Problem → Exactly as they stand, give the records below again, with no images.

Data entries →
===

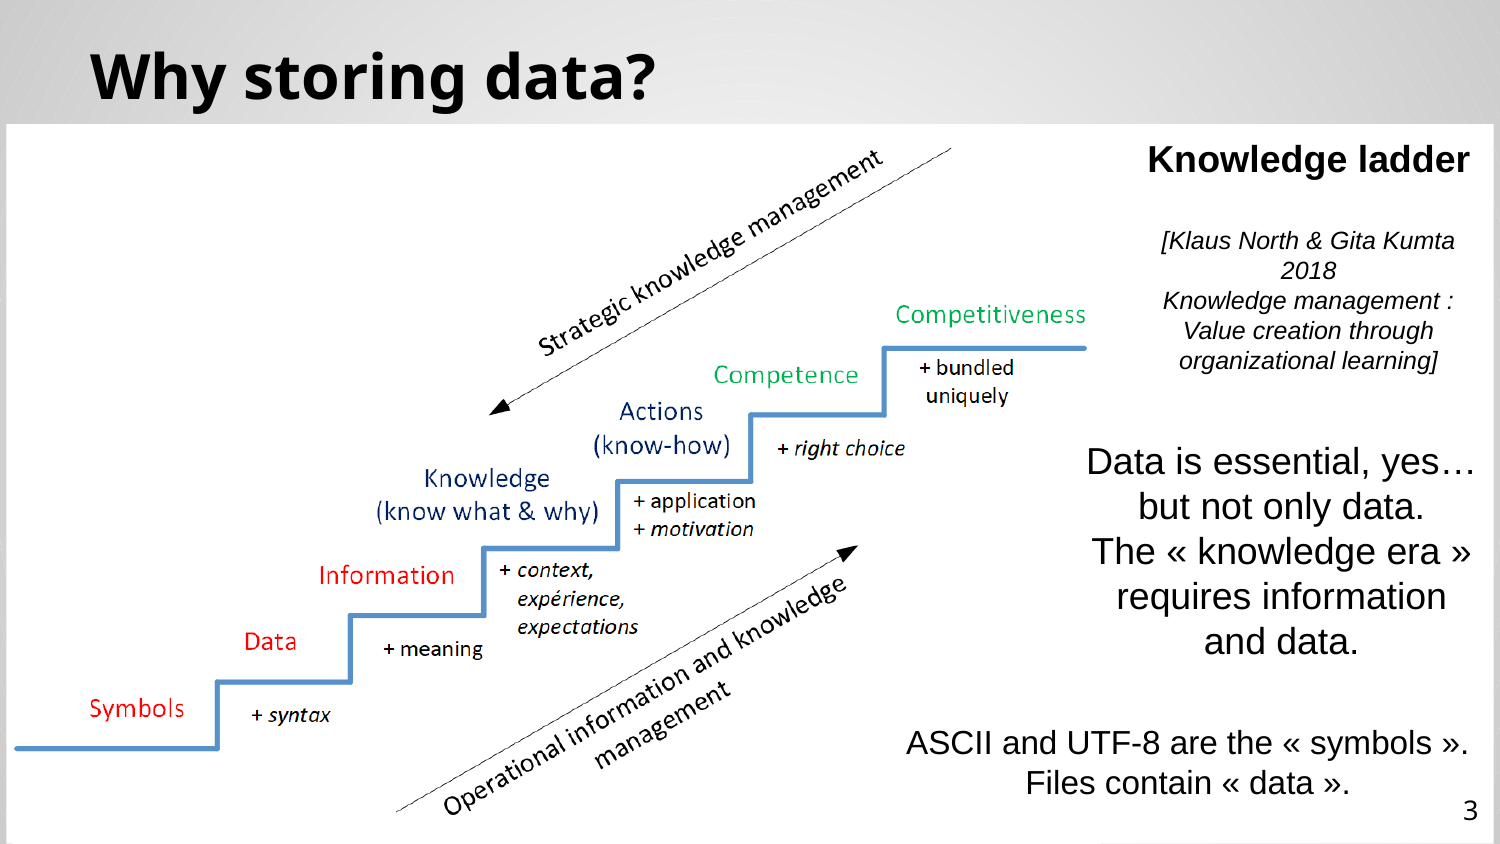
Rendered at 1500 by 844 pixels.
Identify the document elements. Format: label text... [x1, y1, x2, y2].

text_box ASCII and UTF-8 are the « symbols ». Files contain « data ». [1105, 713, 1487, 809]
text_box Data is essential, yes… but not only data. The « knowledge era » requires information and data. [1105, 429, 1493, 670]
picture [13, 123, 1101, 844]
title Why storing data? [75, 33, 1425, 128]
text_box [1104, 122, 1496, 844]
text_box [4, 122, 14, 844]
text_box Knowledge ladder [Klaus North & Gita Kumta 2018 Knowledge management : Value creation through organizational learning] [1124, 127, 1494, 382]
slide_number 3 [1403, 779, 1494, 844]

===

Result of the exercise →
Rendered at 1500 by 844 pixels.
Identify the document elements. Format: label text... [x1, y1, x2, y2].

text_box ASCII and UTF-8 are the « symbols ». Files contain « data ». [1105, 713, 1487, 809]
text_box Data is essential, yes… but not only data. The « knowledge era » requires information and data. [1105, 429, 1493, 670]
picture [13, 123, 1101, 844]
title Why storing data? [75, 33, 1425, 128]
text_box [1104, 122, 1496, 844]
text_box [4, 122, 14, 844]
text_box Knowledge ladder [Klaus North & Gita Kumta 2018 Knowledge management : Value creation through organizational learning] [1124, 127, 1494, 382]
slide_number 3 [1403, 779, 1494, 844]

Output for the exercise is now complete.